Тимофей Кулябин — режиссер очевидно бесстрашный. Чтобы интерпретировать и поставить «Шинель», так как это сделано в «Приюте Комедианта», нужно обладать большой решимостью и отвагой. Из гоголевской повести он изъял все бытовые подробности и детали, не оставил даже намека на Петербург и конкретное время и место действия.
Пространство Департамента вылизано до блеска. Оно абсолютно безлико и оттого до боли узнаваемо. Серые металлические стеллажи, стоящие у стен в глубине, сверху донизу заполнены ровными стопками книг. Серый пол, серые стены, серый потолок. Четыре молодых да ладных человека (Дмитрий Паламарчук, Денис Старков, Антон Мошечков, Алексей Галишников), что работают в этом офисе, одеты в серые с металлическим отливом костюмы. Словно механические куклы, однажды заведенные раз и навсегда, они привычными движениями обеззараживают резиновые перчатки, надевают их и принимаются за работу. С многозначительным видом чиновники вырывают страницы из книг и отправляют их в шредер. И так — день за днем, неделя за неделей, месяц за месяцем. А в центре этого лишенного красок, безвоздушного пространства помещен Акакий Акакиевич Башмачкин (Роман Агеев). В отрепьях, с конторкой (по виду напоминающую шарманку), висящей на шее, скрючившись, он сидит на коленях на небольшом возвышении и выводит на бумаге нечто похожее на иероглифы. Он и сам в этой позе схож с неким знаком системы идеографического письма.
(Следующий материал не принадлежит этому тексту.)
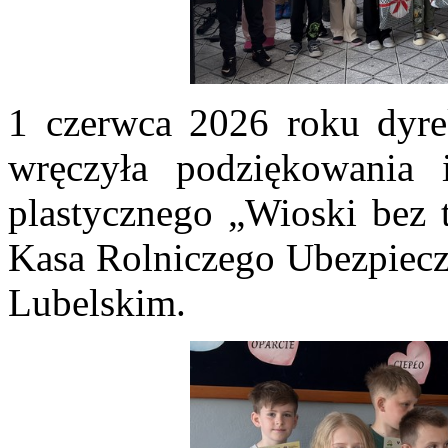
1 czerwca 2026 roku dyre
wręczyła podziękowania 
plastycznego „Wioski bez t
Kasa Rolniczego Ubezpiec
Lubelskim.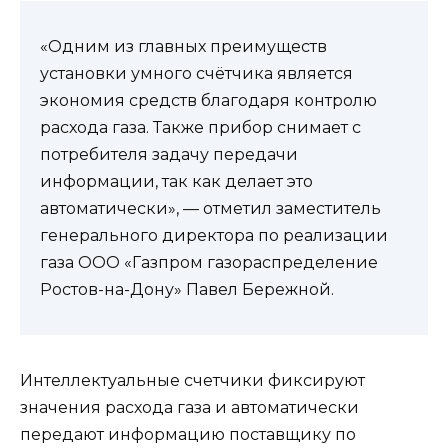
«Одним из главных преимуществ
установки умного счётчика является
экономия средств благодаря контролю
расхода газа. Также прибор снимает с
потребителя задачу передачи
информации, так как делает это
автоматически», — отметил заместитель
генерального директора по реализации
газа ООО «Газпром газораспределение
Ростов-на-Дону» Павел Бережной.
Интеллектуальные счетчики фиксируют
значения расхода газа и автоматически
передают информацию поставщику по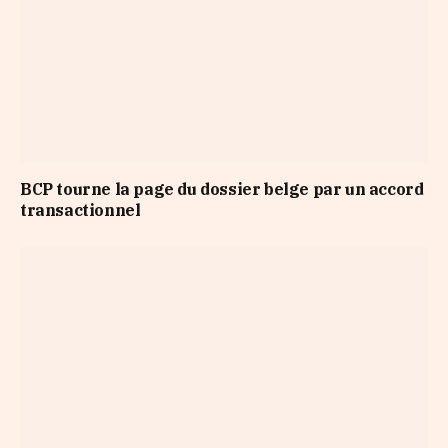
BCP tourne la page du dossier belge par un accord
transactionnel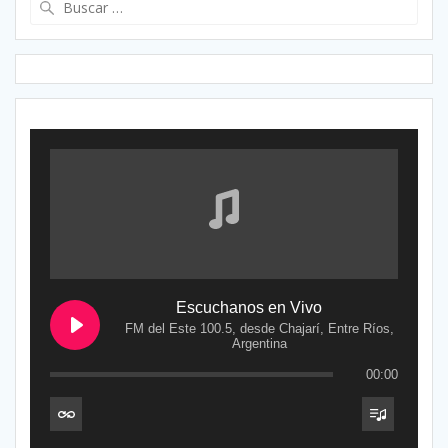
Escuchanos en Vivo
FM del Este 100.5, desde Chajarí, Entre Ríos,
Argentina
00:00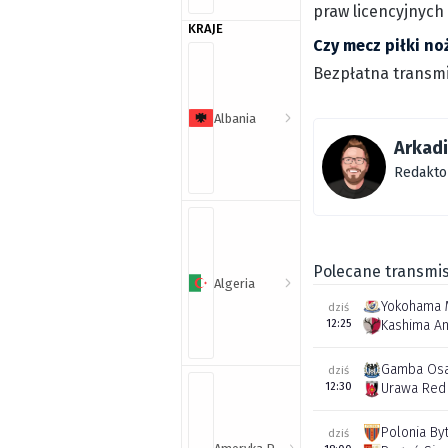
praw licencyjnych
KRAJE
Czy mecz piłki no
Bezpłatna transmi
Albania
Arkad
Redakto
Polecane transmis
Algeria
Yokohama 
dziś
12:25
Kashima An
Gamba Os
dziś
12:30
Urawa Red
Polonia By
dziś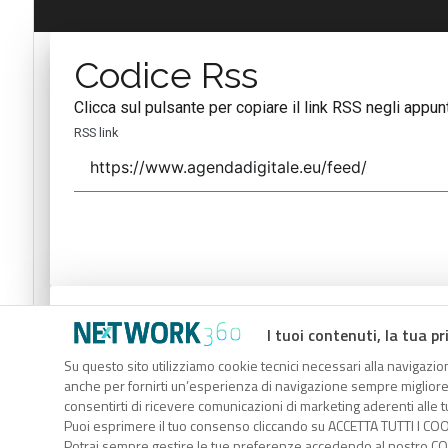
Codice Rss
Clicca sul pulsante per copiare il link RSS negli appunt
RSS link
Codice Rss
I tuoi contenuti, la tua pr
Clicca sul pulsante per copiare il link RSS negli appunt
Su questo sito utilizziamo cookie tecnici necessari alla navigazion
anche per fornirti un’esperienza di navigazione sempre migliore, p
RSS link
consentirti di ricevere comunicazioni di marketing aderenti alle tu
Puoi esprimere il tuo consenso cliccando su ACCETTA TUTTI I COO
Potrai sempre gestire le tue preferenze accedendo al nostro COO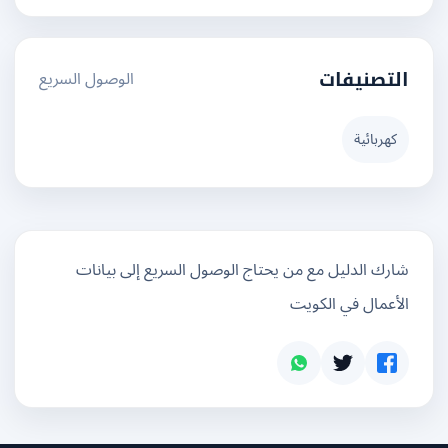
الوصول السريع
التصنيفات
كهربائية
شارك الدليل مع من يحتاج الوصول السريع إلى بيانات
الأعمال في الكويت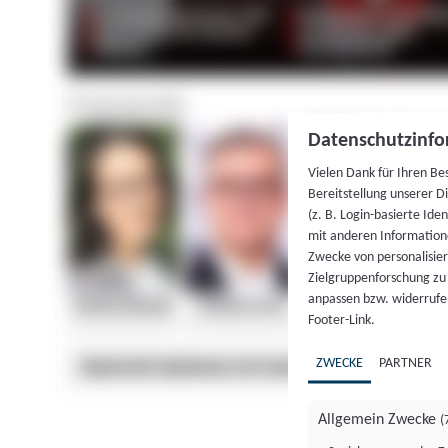
Datenschutzinfo
Vielen Dank für Ihren Be
Bereitstellung unserer D
(z. B. Login-basierte Id
mit anderen Information
Zwecke von personalisie
Zielgruppenforschung zu v
anpassen bzw. widerrufen
Footer-Link.
ZWECKE
PARTNER
Allgemein Zwecke
(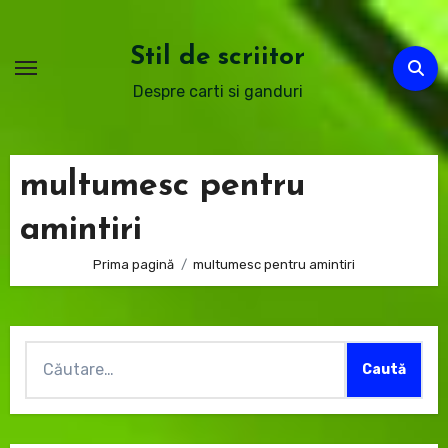
Sari
la
Stil de scriitor
conținut
Despre carti si ganduri
multumesc pentru
amintiri
Prima pagină
multumesc pentru amintiri
Caută
după: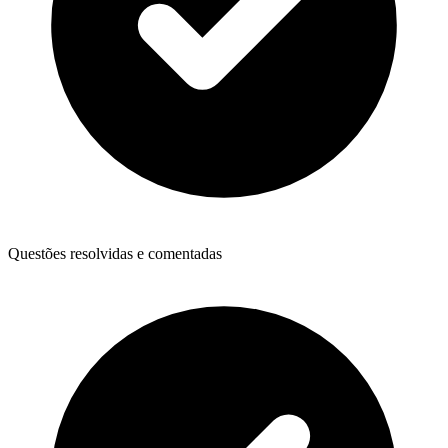
Questões resolvidas e comentadas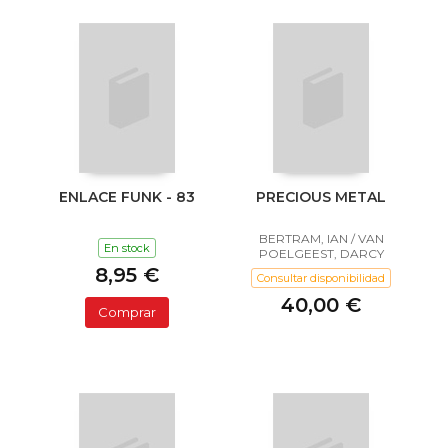
ENLACE FUNK - 83
PRECIOUS METAL
BERTRAM, IAN / VAN
En stock
POELGEEST, DARCY
8,95 €
Consultar disponibilidad
40,00 €
Comprar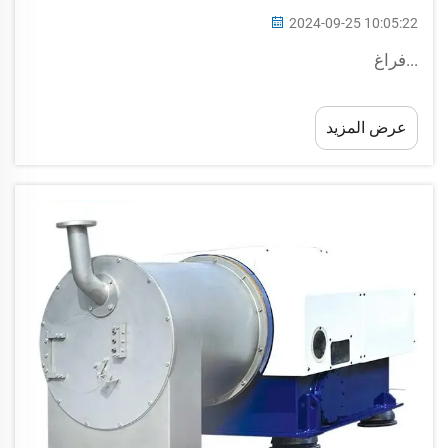
2024-09-25 10:05:22
...فراغ
عرض المزيد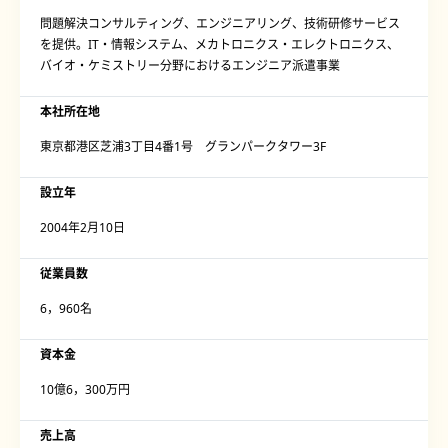
問題解決コンサルティング、エンジニアリング、技術研修サービス
を提供。IT・情報システム、メカトロニクス・エレクトロニクス、
バイオ・ケミストリー分野におけるエンジニア派遣事業
本社所在地
東京都港区芝浦3丁目4番1号 グランパークタワー3F
設立年
2004年2月10日
従業員数
6，960名
資本金
10億6，300万円
売上高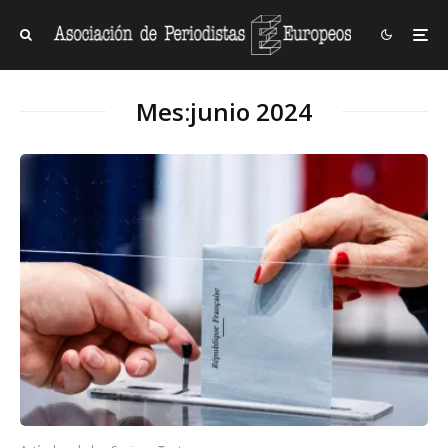
Mes:
junio 2024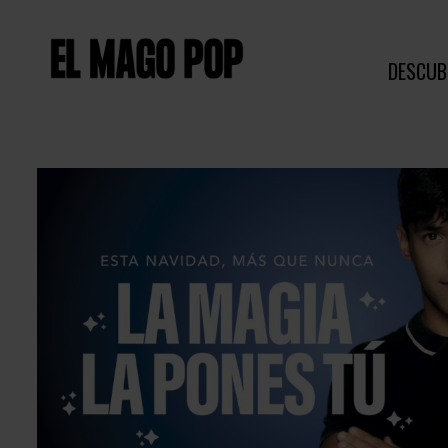
DESCUB
Diapositiva 1 de 1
В сложившейся театральной и кинотрадиции Башмачкина принято жалеть, сочувствовать ему, плакать над горькой судьбиной маленького человека. К Акакию Акакиевичу Романа Агеева проникнуться чем-то подобным представляется делом проблематичным. Когда он начинает вставать во весь свой, почти двухметровый, рост, обмотанный лохмотьями, то напоминает какое-то первобытное могучее существо, разбуженное плясками бесноватых. А те его искушают — своей тщательно отмеренной в движениях работой (ведь и в предсказуемости есть своя привлекательность) и блестящим внешним видом. Башмачкин сдается — и вожделенная шинель появляется на свет, словно младенец из утробы матери. «Родам» ассистируют лукавые коллеги. Надев обновку, Акакий Акакиевич вроде и отвечает теперь запросам офисного dress code, но окончательно раствориться в серой массе, уничтожить себя все-таки не получается. Отсюда и предсказуемая погибель. Ибо выжить в этом аду может только тот, кто согласен лишиться своей индивидуальности. «Адская» тема, всплывающая в конце, обыгрывается Тимофеем Кулябиным иронично и задорно, как и свойственно человеку его возраста. Госслужащие оборачиваются всадниками Апокалипсиса, по-детски беззаботно скачущими на деревянных лошадках и кормящими их бумажной «соломой».
Во время поклонов Роман Агеев произносит замечательную реплику: «За время спектакля ни одно высокохудожественное произведение не пострадало». Следует добавить, что в том числе не пострадала и гоголевская повесть.